Nowitzki changed the game as a jump-shooting big man with a leading role for his team, which has allowed him to ensure a long career by avoiding the low-post physicality. He is the reason that stretch power forwards such as Ryan Anderson have so much respect in today’s game and perhaps even the reason that teams in today’s league live and die by the three pointer. Nowitzki’s floor spacing changed the game before Stephen Curry even got out of high school. As he prepare to leave the league, even the NBA’s premier back-to-the basket big man – DeMarcus Cousins, has increased his three-point attempts per game from 0.2 to 5.6 over his time as a professional.
Give the man some respect
The 39-year-old’s legacy and influence will extend beyond showing the power of the jump-shooting big man. He has impacted the game in Europe in a way that no one else has, and as such many players wish to emulate him. This has been reflected in many draft selections as teams try to find themselves the next Dirk Nowitzki. From Bargnani as the first overall pick in 2006 to the latest crop of Porzingis, Saric, Mirotic, Bender and Markkanen every team is looking for a player with Nowitzki’s famous attributes.

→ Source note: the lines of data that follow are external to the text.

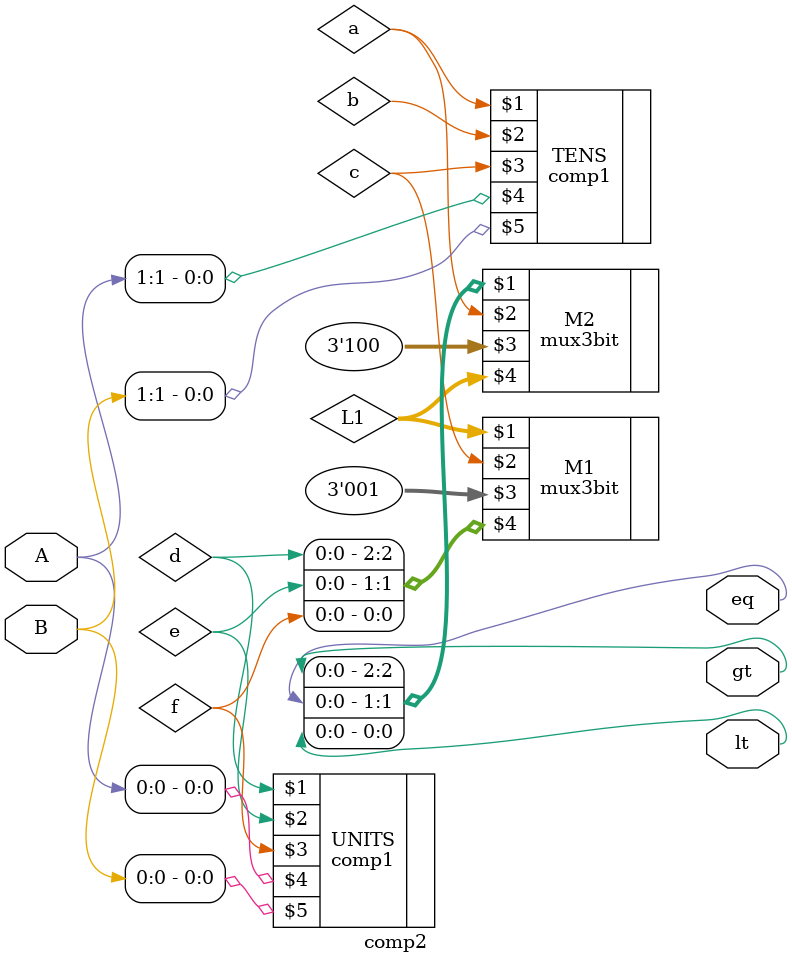
<source format=v>
module comp2 (gt,eq,lt,A,B); //5+5+12+12=34

input wire [1:0] A;
input wire [1:0] B;

output gt,eq,lt;

wire [2:0] L1;
wire gt,eq,lt;
wire a,b,c,d,e,f;

comp1 TENS (a,b,c,A[1],B[1]);
comp1 UNITS (d,e,f,A[0],B[0]);
mux3bit M1(L1,c,3'b001,{d,e,f});
mux3bit M2({gt,eq,lt},a,3'b100,L1);

endmodule


</source>
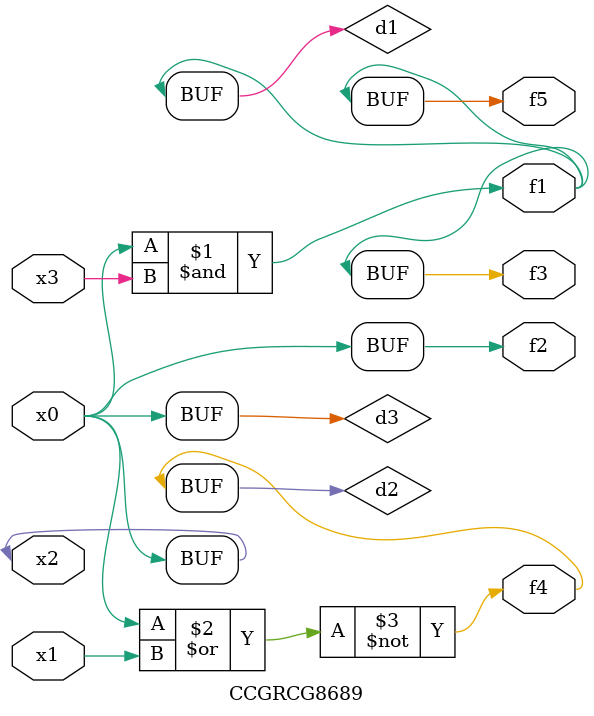
<source format=v>
module CCGRCG8689(
	input x0, x1, x2, x3,
	output f1, f2, f3, f4, f5
);

	wire d1, d2, d3;

	and (d1, x2, x3);
	nor (d2, x0, x1);
	buf (d3, x0, x2);
	assign f1 = d1;
	assign f2 = d3;
	assign f3 = d1;
	assign f4 = d2;
	assign f5 = d1;
endmodule

</source>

Perhaps the biggest reason Nowitzki has been undervalued is because the Mavs is not a big market team. Texas is a football state and this has shown over the years as Dallas haven’t had the same support and financial clout as other teams. This means they’ve often missed out on talented All-Star free agents such as DeAndre Jordan. Another reason is that Nowitzki’s game is quiet, and he is very humble, meaning that he has been portrayed as dull and unmarketable. This has surely effected his exposure to the public and respectability in a game filled with extravagance and style. Had Nowitzki played in a bigger market, he could have had better free agents, better coaches and would have an even greater resume. His loyalty should not adversely affect his legacy.
My definition of greatness in basketball is the ability to constantly be one of the best players in the NBA. This means perennial All-Star and All-NBA selections and regular playoff runs as your team’s superstar player. When this constant level of high play is coupled with longevity, an unstoppable fadeaway, accurate shooting and dependability in clutch situations, Nowitzki must be deemed as a great, particularly given that he has inspired the next generation of foreign stars finding their way through the NBA.
Now I’m not saying Nowitzki is as complete or dominant a player as Jordan, Johnson, Bryant, O’Neal, and James, but his body of work and influence in basketball cannot be denied and he deserves to be in the conversation as one of the greatest NBA players of all time. There will never be another Dirk Nowitzki, and he will be sorely missed when he is gone.